Consigne 1 » Reproduisez le passage de l'extrait qui commence aux mots "Le troisième axe, intitulé" et s'arrête après "coloniale et capitaliste.".
Consigne 2 » Relevez dans l'extrait l'intitulé de chacun des axes thématiques de l'ouvrage.

En réponse à cette discrimination et à ces jugements péjoratifs, le paradigme des épistémologies du Sud dénonce l'élimination des savoirs locaux, met en lumière les savoirs qui ont résisté avec succès au colonialisme, reconnaît dans toute son ampleur et sa profondeur la pluralité d'expériences et de savoirs hétérogènes et les interconnexions continues et dynamiques entre eux, et étudie les conditions d'un dialogue horizontal entre les différents savoirs. Il vise ainsi à contribuer à la décolonisation des différents domaines du savoir, de l'avoir et du pouvoir.
L'ouvrage s'articule autour de quatre axes thématiques. Le premier, intitulé "De la colonialité à la décolonialité", identifie, analyse et questionne la manière dont la domination économique, politique et culturelle a construit les hiérarchies entre les savoirs et leur naturalisation. Le second, intitulé "Les modernités des traditions", étudie le processus de construction de la dichotomie rigide entre modernité et tradition, et la considération des savoirs non occidentaux comme des résidus du passé à rejeter.
Le troisième axe, intitulé "Géopolitique et subversion", réfléchit à la diversité épistémologique du monde et met en évidence la valeur des savoirs jusqu'ici dévalorisés comme locaux. Le quatrième axe, "Les réinventions de lieux", note que la définition et l'imposition hégémoniques des lieux de la modernité capitaliste occidentale ont entraîné un appauvrissement de la grande richesse et de la diversité des cultures et des épistémologies dans le Sud global, mais aussi dans le Nord global, et propose une euristique de nouveaux lieux de connaissance, marginalisés et oubliés, qui ne sont pas soumis à la domination coloniale et capitaliste.
Le prétendu et prétentieux monopole occidental dans le domaine de la connaissance a été un échec complet. Son jeu unique doit prendre fin, si ce n'est déjà fait. D'autres acteurs, d'autres joueurs du Sud et du Nord alternatif appellent à une percée. L'Occident doit faire preuve d'humilité pour le reconnaître, même si, compte tenu de son arrogance historique, il aura du mal à faire cet "aveu".

Extraits d'enregistrements de segmentation
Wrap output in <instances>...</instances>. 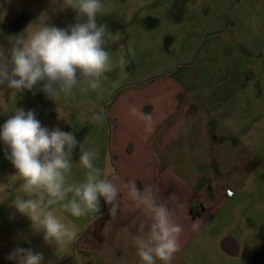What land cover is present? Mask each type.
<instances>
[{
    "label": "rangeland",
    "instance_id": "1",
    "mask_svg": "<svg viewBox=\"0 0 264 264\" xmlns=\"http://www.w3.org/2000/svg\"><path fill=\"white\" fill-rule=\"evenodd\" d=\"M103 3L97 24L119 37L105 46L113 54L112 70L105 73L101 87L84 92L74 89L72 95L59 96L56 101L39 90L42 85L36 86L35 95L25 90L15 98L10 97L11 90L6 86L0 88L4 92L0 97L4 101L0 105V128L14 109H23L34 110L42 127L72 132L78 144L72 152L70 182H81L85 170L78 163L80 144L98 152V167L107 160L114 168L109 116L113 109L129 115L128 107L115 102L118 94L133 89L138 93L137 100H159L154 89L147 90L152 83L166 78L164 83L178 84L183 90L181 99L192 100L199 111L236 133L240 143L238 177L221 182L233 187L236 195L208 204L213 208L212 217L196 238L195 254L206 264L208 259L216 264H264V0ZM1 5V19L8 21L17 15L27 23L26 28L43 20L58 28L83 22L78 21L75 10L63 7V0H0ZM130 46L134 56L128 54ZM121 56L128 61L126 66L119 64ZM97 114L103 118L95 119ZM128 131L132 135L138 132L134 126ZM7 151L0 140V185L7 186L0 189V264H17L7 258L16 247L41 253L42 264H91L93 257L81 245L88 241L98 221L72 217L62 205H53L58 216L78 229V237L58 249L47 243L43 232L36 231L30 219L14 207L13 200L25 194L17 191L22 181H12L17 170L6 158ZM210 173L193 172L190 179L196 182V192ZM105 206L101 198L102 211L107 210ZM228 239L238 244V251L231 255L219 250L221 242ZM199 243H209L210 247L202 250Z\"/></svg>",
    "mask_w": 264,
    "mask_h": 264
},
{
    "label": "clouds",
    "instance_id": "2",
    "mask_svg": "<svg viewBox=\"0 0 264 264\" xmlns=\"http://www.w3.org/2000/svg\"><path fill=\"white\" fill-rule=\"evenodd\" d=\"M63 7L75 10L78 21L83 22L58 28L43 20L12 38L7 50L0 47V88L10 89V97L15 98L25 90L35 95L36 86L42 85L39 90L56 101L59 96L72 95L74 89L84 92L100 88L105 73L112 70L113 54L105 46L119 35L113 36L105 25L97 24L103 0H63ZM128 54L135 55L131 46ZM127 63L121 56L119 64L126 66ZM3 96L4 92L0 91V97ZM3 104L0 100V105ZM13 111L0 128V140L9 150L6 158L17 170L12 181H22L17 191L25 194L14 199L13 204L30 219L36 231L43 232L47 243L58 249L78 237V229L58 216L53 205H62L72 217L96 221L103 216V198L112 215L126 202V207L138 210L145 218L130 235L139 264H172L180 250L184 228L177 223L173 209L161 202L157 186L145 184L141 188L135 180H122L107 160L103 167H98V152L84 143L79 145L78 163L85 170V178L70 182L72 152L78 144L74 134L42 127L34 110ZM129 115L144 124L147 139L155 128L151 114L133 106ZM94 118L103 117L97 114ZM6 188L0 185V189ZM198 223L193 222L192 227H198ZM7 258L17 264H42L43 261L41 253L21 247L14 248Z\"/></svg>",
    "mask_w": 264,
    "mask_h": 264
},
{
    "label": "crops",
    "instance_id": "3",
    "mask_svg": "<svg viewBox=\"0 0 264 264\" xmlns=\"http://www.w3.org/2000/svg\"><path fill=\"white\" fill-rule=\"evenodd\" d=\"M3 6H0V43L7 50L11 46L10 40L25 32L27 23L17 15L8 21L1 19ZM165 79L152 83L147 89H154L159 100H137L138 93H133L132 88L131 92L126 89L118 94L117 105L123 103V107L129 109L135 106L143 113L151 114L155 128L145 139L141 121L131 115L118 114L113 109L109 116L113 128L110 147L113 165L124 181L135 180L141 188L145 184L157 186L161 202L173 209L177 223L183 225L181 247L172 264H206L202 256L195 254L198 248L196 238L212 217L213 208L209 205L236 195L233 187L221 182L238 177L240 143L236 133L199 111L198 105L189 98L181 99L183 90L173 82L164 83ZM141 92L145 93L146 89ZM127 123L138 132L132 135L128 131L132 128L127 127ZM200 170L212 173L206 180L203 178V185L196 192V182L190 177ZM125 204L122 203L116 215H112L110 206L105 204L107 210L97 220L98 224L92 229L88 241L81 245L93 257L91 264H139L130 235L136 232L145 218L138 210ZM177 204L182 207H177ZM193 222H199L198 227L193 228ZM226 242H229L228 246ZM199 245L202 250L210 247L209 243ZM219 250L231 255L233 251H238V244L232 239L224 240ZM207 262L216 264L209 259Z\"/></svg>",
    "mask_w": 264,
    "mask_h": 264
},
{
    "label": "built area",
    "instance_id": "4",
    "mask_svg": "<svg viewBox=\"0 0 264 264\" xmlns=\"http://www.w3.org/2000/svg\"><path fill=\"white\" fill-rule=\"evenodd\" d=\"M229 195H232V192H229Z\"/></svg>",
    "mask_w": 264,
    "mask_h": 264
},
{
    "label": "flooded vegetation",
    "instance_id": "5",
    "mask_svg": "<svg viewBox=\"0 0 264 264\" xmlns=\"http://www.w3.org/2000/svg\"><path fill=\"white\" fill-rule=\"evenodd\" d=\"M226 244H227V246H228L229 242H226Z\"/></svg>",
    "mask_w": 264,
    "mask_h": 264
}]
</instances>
---
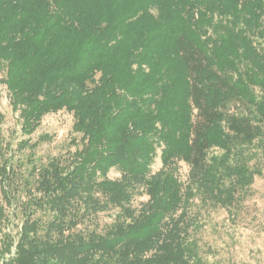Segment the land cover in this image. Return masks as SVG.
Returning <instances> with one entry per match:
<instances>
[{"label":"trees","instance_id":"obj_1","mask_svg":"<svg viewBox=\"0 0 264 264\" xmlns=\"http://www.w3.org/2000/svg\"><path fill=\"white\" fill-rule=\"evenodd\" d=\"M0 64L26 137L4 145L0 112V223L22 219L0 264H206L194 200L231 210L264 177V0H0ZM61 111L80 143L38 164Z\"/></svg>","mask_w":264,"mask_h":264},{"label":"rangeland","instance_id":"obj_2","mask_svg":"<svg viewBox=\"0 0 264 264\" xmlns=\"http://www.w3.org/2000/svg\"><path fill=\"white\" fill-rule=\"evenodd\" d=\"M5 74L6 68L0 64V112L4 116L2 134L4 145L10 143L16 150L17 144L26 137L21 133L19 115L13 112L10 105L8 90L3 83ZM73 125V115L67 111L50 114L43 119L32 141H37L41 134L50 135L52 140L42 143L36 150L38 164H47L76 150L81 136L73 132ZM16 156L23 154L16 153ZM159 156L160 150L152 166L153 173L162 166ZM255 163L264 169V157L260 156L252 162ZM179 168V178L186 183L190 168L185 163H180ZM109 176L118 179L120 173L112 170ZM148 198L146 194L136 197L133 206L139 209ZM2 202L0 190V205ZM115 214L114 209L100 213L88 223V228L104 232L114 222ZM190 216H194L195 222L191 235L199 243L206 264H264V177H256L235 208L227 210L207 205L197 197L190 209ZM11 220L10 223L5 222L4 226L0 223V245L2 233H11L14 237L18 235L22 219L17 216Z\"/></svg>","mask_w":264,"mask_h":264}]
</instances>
...
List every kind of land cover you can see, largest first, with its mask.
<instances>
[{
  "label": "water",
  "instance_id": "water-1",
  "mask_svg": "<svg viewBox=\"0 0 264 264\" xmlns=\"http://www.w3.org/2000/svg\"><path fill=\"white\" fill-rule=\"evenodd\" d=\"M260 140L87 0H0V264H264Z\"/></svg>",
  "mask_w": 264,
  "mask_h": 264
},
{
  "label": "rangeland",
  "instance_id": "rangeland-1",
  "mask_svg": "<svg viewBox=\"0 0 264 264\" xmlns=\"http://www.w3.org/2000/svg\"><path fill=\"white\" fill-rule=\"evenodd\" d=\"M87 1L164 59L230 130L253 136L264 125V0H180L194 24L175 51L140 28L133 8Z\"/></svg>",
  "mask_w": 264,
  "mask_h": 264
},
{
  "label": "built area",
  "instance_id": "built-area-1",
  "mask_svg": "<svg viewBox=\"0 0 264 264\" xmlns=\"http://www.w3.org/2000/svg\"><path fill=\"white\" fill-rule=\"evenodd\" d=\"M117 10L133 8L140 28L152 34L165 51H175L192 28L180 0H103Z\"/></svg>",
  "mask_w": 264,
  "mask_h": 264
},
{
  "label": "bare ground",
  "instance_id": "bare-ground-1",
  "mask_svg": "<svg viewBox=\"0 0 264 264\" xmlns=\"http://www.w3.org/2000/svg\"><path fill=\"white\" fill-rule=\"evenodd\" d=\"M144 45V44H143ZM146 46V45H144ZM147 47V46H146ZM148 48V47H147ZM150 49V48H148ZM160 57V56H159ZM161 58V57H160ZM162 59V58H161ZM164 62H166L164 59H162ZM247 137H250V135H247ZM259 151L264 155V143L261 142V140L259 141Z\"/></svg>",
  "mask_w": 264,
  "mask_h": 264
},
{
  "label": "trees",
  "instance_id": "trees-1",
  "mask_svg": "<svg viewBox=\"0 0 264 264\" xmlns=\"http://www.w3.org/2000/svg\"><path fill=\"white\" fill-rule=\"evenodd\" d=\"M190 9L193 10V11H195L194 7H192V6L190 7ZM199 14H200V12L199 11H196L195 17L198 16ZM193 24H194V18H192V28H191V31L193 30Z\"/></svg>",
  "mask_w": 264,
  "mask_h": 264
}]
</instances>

Corrigé 1 »
Le troisième axe, intitulé "Géopolitique et subversion", réfléchit à la diversité épistémologique du monde et met en évidence la valeur des savoirs jusqu'ici dévalorisés comme locaux. Le quatrième axe, "Les réinventions de lieux", note que la définition et l'imposition hégémoniques des lieux de la modernité capitaliste occidentale ont entraîné un appauvrissement de la grande richesse et de la diversité des cultures et des épistémologies dans le Sud global, mais aussi dans le Nord global, et propose une euristique de nouveaux lieux de connaissance, marginalisés et oubliés, qui ne sont pas soumis à la domination coloniale et capitaliste.

Corrigé 2 »
- De la colonialité à la décolonialité
- Les modernités des traditions
- Géopolitique et subversion
- Les réinventions de lieux